> [Supplied records]

--------------------

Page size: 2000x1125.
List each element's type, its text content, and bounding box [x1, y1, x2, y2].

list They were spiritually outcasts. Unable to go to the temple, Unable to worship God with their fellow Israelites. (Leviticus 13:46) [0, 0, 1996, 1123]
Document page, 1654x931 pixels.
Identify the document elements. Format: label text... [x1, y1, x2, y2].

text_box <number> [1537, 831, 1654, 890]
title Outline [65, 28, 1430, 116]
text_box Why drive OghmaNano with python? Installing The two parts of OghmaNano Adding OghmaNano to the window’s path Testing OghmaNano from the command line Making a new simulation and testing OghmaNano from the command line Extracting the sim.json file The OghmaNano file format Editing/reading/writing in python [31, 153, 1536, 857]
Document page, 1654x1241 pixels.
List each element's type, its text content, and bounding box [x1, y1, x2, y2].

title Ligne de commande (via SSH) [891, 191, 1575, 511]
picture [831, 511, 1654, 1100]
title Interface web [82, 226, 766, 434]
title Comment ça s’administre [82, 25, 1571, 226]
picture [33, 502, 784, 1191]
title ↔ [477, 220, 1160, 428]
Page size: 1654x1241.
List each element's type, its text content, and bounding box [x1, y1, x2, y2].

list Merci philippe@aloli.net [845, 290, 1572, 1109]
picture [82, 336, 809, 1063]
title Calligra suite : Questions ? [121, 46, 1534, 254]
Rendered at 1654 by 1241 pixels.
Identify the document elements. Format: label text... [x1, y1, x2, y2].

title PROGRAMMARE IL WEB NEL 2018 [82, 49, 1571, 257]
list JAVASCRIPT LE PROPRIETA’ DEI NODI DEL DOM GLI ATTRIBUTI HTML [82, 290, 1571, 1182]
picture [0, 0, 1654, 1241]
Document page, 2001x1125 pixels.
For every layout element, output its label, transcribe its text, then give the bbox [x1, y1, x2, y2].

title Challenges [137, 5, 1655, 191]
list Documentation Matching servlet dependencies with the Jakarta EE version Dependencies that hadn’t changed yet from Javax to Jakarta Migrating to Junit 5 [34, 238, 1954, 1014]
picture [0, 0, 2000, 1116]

--------------------

> [Objective] Present every line of the items above as a Markdown table with the columns No. and Text, numbering the rows in order and leaving out blank lines.

> [Task result]
| No. | Text |
|---|---|
| 1 | Page size: 2000x1125. |
| 2 | List each element's type, its text content, and bounding box [x1, y1, x2, y2]. |
| 3 | list They were spiritually outcasts. Unable to go to the temple, Unable to worship God with their fellow Israelites. (Leviticus 13:46) [0, 0, 1996, 1123] |
| 4 | Document page, 1654x931 pixels. |
| 5 | Identify the document elements. Format: label text... [x1, y1, x2, y2]. |
| 6 | text_box <number> [1537, 831, 1654, 890] |
| 7 | title Outline [65, 28, 1430, 116] |
| 8 | text_box Why drive OghmaNano with python? Installing The two parts of OghmaNano Adding OghmaNano to the window’s path Testing OghmaNano from the command line Making a new simulation and testing OghmaNano from the command line Extracting the sim.json file The OghmaNano file format Editing/reading/writing in python [31, 153, 1536, 857] |
| 9 | Document page, 1654x1241 pixels. |
| 10 | List each element's type, its text content, and bounding box [x1, y1, x2, y2]. |
| 11 | title Ligne de commande (via SSH) [891, 191, 1575, 511] |
| 12 | picture [831, 511, 1654, 1100] |
| 13 | title Interface web [82, 226, 766, 434] |
| 14 | title Comment ça s’administre [82, 25, 1571, 226] |
| 15 | picture [33, 502, 784, 1191] |
| 16 | title ↔ [477, 220, 1160, 428] |
| 17 | Page size: 1654x1241. |
| 18 | List each element's type, its text content, and bounding box [x1, y1, x2, y2]. |
| 19 | list Merci philippe@aloli.net [845, 290, 1572, 1109] |
| 20 | picture [82, 336, 809, 1063] |
| 21 | title Calligra suite : Questions ? [121, 46, 1534, 254] |
| 22 | Rendered at 1654 by 1241 pixels. |
| 23 | Identify the document elements. Format: label text... [x1, y1, x2, y2]. |
| 24 | title PROGRAMMARE IL WEB NEL 2018 [82, 49, 1571, 257] |
| 25 | list JAVASCRIPT LE PROPRIETA’ DEI NODI DEL DOM GLI ATTRIBUTI HTML [82, 290, 1571, 1182] |
| 26 | picture [0, 0, 1654, 1241] |
| 27 | Document page, 2001x1125 pixels. |
| 28 | For every layout element, output its label, transcribe its text, then give the bbox [x1, y1, x2, y2]. |
| 29 | title Challenges [137, 5, 1655, 191] |
| 30 | list Documentation Matching servlet dependencies with the Jakarta EE version Dependencies that hadn’t changed yet from Javax to Jakarta Migrating to Junit 5 [34, 238, 1954, 1014] |
| 31 | picture [0, 0, 2000, 1116] |